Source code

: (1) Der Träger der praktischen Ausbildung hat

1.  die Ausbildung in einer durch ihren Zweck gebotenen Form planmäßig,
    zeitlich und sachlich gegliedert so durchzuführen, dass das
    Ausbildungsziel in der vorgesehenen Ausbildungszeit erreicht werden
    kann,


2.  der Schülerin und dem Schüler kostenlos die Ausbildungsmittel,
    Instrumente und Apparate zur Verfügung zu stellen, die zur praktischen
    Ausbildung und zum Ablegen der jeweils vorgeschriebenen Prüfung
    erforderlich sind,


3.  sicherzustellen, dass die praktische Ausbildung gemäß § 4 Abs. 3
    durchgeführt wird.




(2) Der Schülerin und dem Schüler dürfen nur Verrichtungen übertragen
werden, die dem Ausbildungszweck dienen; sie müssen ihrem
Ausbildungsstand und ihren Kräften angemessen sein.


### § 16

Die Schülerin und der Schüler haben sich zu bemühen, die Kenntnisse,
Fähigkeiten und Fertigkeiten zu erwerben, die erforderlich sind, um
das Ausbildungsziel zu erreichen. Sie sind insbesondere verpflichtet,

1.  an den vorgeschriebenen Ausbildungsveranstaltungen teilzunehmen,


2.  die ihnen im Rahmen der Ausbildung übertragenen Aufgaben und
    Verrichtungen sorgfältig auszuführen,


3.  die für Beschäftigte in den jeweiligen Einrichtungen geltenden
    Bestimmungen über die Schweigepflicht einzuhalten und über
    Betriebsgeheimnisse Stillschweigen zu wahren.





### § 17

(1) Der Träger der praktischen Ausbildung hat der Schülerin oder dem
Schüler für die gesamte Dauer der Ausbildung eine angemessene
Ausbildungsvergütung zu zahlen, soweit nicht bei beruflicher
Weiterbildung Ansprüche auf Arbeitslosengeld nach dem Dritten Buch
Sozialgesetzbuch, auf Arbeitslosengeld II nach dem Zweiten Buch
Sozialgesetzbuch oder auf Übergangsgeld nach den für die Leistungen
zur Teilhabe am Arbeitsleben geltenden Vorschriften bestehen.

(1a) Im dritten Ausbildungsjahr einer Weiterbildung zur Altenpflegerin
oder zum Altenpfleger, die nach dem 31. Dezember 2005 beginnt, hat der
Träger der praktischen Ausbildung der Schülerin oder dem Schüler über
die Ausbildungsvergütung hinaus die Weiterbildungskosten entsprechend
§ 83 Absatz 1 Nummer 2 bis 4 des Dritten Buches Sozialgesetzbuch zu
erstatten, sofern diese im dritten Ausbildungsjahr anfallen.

----

§ Your assignment
Can you output everything from the start of the rows down through the line containing "Ausbildungsstand und ihren", as a JSON list of strings with one string per line and blank lines left out?

§ Result for this task
[
  "Source code",
  ": (1) Der Träger der praktischen Ausbildung hat",
  "1.  die Ausbildung in einer durch ihren Zweck gebotenen Form planmäßig,",
  "    zeitlich und sachlich gegliedert so durchzuführen, dass das",
  "    Ausbildungsziel in der vorgesehenen Ausbildungszeit erreicht werden",
  "    kann,",
  "2.  der Schülerin und dem Schüler kostenlos die Ausbildungsmittel,",
  "    Instrumente und Apparate zur Verfügung zu stellen, die zur praktischen",
  "    Ausbildung und zum Ablegen der jeweils vorgeschriebenen Prüfung",
  "    erforderlich sind,",
  "3.  sicherzustellen, dass die praktische Ausbildung gemäß § 4 Abs. 3",
  "    durchgeführt wird.",
  "(2) Der Schülerin und dem Schüler dürfen nur Verrichtungen übertragen",
  "werden, die dem Ausbildungszweck dienen; sie müssen ihrem",
  "Ausbildungsstand und ihren Kräften angemessen sein."
]